* **Exercise aim**: Please rewrite the listing below with every "district" changed to "county" and everything else left unchanged, omitting the pictures.

▬▬▬

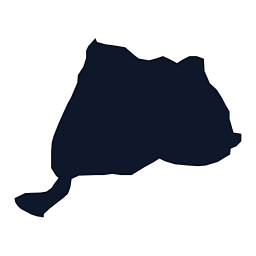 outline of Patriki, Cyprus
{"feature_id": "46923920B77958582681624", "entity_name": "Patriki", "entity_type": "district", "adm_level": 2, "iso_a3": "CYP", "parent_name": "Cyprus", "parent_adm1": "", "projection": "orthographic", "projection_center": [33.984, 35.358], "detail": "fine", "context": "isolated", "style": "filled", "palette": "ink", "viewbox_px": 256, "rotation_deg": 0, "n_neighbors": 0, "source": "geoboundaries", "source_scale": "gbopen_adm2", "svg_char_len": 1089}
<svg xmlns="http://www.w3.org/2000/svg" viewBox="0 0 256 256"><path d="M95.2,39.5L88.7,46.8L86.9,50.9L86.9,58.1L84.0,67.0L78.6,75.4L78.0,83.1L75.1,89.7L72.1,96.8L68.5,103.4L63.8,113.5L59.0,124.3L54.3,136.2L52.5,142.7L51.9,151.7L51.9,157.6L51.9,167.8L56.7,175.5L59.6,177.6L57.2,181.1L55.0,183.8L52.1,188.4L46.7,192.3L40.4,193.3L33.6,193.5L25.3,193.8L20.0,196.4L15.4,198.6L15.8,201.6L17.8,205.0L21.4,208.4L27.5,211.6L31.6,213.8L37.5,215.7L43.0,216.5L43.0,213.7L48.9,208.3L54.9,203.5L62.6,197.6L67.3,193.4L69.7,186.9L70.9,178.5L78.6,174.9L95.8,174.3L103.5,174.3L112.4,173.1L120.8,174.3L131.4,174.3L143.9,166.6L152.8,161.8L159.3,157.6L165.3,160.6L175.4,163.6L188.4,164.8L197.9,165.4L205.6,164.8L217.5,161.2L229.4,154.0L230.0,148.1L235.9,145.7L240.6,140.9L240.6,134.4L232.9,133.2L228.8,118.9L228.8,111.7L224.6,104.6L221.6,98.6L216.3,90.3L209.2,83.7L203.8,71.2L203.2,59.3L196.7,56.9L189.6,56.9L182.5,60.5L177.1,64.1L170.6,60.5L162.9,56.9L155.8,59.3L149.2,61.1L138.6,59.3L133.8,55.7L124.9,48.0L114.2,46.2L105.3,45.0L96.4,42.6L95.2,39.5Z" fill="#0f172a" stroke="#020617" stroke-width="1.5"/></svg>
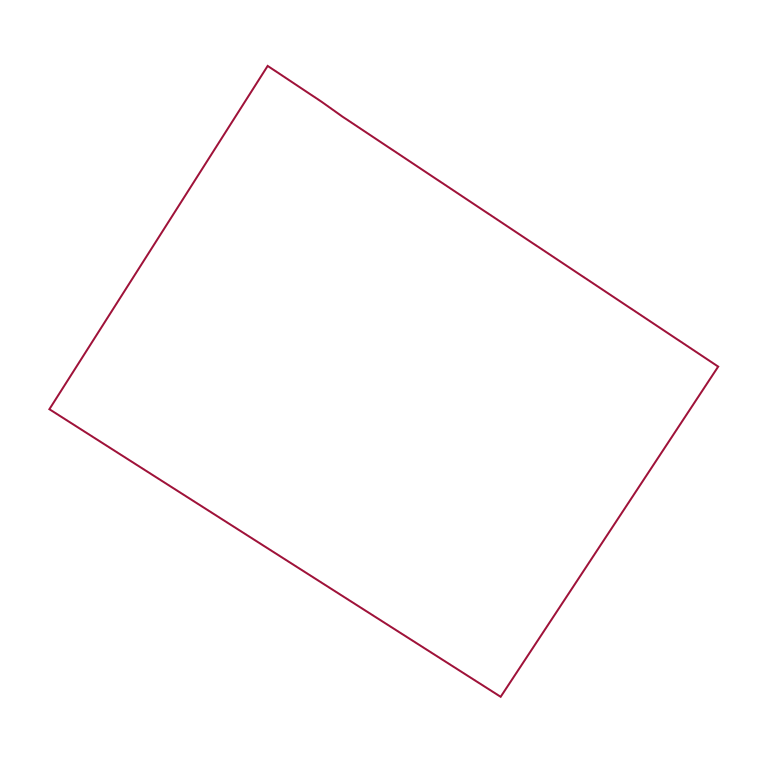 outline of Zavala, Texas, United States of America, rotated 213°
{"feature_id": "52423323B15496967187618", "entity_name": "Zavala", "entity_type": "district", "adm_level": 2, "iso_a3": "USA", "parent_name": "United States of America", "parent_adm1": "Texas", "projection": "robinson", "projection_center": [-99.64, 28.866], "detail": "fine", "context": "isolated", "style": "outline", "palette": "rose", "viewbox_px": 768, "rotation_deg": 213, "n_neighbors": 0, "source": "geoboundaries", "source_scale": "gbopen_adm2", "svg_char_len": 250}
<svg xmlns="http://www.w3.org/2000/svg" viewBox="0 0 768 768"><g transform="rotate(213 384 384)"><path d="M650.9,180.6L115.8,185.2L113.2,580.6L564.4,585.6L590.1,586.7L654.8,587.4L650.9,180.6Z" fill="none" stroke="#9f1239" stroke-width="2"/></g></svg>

▬▬▬

* **Answer below**:
 outline of Patriki, Cyprus
{"feature_id": "46923920B77958582681624", "entity_name": "Patriki", "entity_type": "county", "adm_level": 2, "iso_a3": "CYP", "parent_name": "Cyprus", "parent_adm1": "", "projection": "orthographic", "projection_center": [33.984, 35.358], "detail": "fine", "context": "isolated", "style": "filled", "palette": "ink", "viewbox_px": 256, "rotation_deg": 0, "n_neighbors": 0, "source": "geoboundaries", "source_scale": "gbopen_adm2", "svg_char_len": 1089}
<svg xmlns="http://www.w3.org/2000/svg" viewBox="0 0 256 256"><path d="M95.2,39.5L88.7,46.8L86.9,50.9L86.9,58.1L84.0,67.0L78.6,75.4L78.0,83.1L75.1,89.7L72.1,96.8L68.5,103.4L63.8,113.5L59.0,124.3L54.3,136.2L52.5,142.7L51.9,151.7L51.9,157.6L51.9,167.8L56.7,175.5L59.6,177.6L57.2,181.1L55.0,183.8L52.1,188.4L46.7,192.3L40.4,193.3L33.6,193.5L25.3,193.8L20.0,196.4L15.4,198.6L15.8,201.6L17.8,205.0L21.4,208.4L27.5,211.6L31.6,213.8L37.5,215.7L43.0,216.5L43.0,213.7L48.9,208.3L54.9,203.5L62.6,197.6L67.3,193.4L69.7,186.9L70.9,178.5L78.6,174.9L95.8,174.3L103.5,174.3L112.4,173.1L120.8,174.3L131.4,174.3L143.9,166.6L152.8,161.8L159.3,157.6L165.3,160.6L175.4,163.6L188.4,164.8L197.9,165.4L205.6,164.8L217.5,161.2L229.4,154.0L230.0,148.1L235.9,145.7L240.6,140.9L240.6,134.4L232.9,133.2L228.8,118.9L228.8,111.7L224.6,104.6L221.6,98.6L216.3,90.3L209.2,83.7L203.8,71.2L203.2,59.3L196.7,56.9L189.6,56.9L182.5,60.5L177.1,64.1L170.6,60.5L162.9,56.9L155.8,59.3L149.2,61.1L138.6,59.3L133.8,55.7L124.9,48.0L114.2,46.2L105.3,45.0L96.4,42.6L95.2,39.5Z" fill="#0f172a" stroke="#020617" stroke-width="1.5"/></svg>
 outline of Zavala, Texas, United States of America, rotated 213°
{"feature_id": "52423323B15496967187618", "entity_name": "Zavala", "entity_type": "county", "adm_level": 2, "iso_a3": "USA", "parent_name": "United States of America", "parent_adm1": "Texas", "projection": "robinson", "projection_center": [-99.64, 28.866], "detail": "fine", "context": "isolated", "style": "outline", "palette": "rose", "viewbox_px": 768, "rotation_deg": 213, "n_neighbors": 0, "source": "geoboundaries", "source_scale": "gbopen_adm2", "svg_char_len": 250}
<svg xmlns="http://www.w3.org/2000/svg" viewBox="0 0 768 768"><g transform="rotate(213 384 384)"><path d="M650.9,180.6L115.8,185.2L113.2,580.6L564.4,585.6L590.1,586.7L654.8,587.4L650.9,180.6Z" fill="none" stroke="#9f1239" stroke-width="2"/></g></svg>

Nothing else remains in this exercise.